La fin des illusions

9/11 - 10e anniversaire


Mathieu Bock-Côté, 24h, 14 septembre 2011, p.4
Après la chute du mur de Berlin, en 1989, qui marquait la fin de la Guerre froide, les sociétés occidentales se croyaient en route pour une longue paix, une très longue paix, seulement troublée par quelques conflits régionaux résiduels.
Le discours sur la mondialisation s’est imposé à partir de cette certitude. On croyait à la paix par le marché et la multiplication des échanges commerciaux. On croyait aussi que les cultures étaient vouées à se féconder mutuellement sans jamais s’entrechoquer.
Une civilisation planétaire était sur le point de naître. L’histoire violente était derrière nous. Le 11 septembre a sonné la fin des illusions. Il a marqué le retour de la violence sauvage dans les sociétés occidentales.

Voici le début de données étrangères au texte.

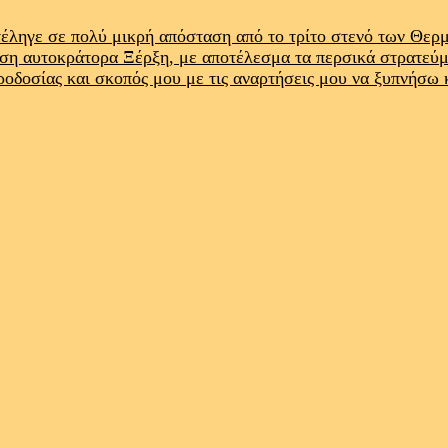
έληγε σε πολύ μικρή απόσταση από το τρίτο στενό των Θε
ρση αυτοκράτορα Ξέρξη, με αποτέλεσμα τα περσικά στρατεύ
προδοσίας και σκοπός μου με τις αναρτήσεις μου να ξυπνήσω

C’est la guerre qui est de retour. Avec un nouveau visage. Nous ne luttons plus contre un État mais contre une nébuleuse totalitaire. Personne ne sait vraiment comment gagner cette guerre. On se demande encore comment la mener.
C’est l’espoir d’une paix perpétuelle qui s’est perdu. Car la paix n’a rien à voir avec une chanson de John Lennon. La paix est certainement un idéal, mais il ne se suffit pas à lui-même. La paix est moins une affaire de morale que de politique.
En fait, la paix correspond moins à un « état d’esprit » qu’à la recherche d’équilibres complexes, difficiles à maintenir. Elle suppose le travail des services secrets, de la police, de l’armée. Le proverbe est désagréable sans être faux : si tu veux la paix, prépare la guerre. Mieux vaut être fort que faible pour ne pas être agressé.
Peut-on espérer plus ? Peut-être. À très long terme. Mais la violence n’est pas extérieure à la nature humaine. Cette disposition au conflit, elle s’exprime aussi par le commerce, les arts, le débat démocratique. On appelle cela le progrès de la civilisation. Mais jamais, la possibilité de la guerre ne pourra être complètement évacuée.
Cela ne veut pas dire qu’il faut applaudir toutes les opérations militaires. Loin de là. La guerre d’Irak n’était certainement pas la bonne réponse au 11 septembre. Celle d’Afghanistan s’est embourbée au fil des années et doit se terminer.
Mais cela veut dire que la pédagogie pacifiste qu’on nous inflige n’a rien à voir avec le monde réel dans lequel nous vivons. C’est parce qu’elles sauront se réconcilier avec un sain réalisme que les sociétés occidentales pourront envisager une paix qui, à défaut d’être éternelle, sera durable.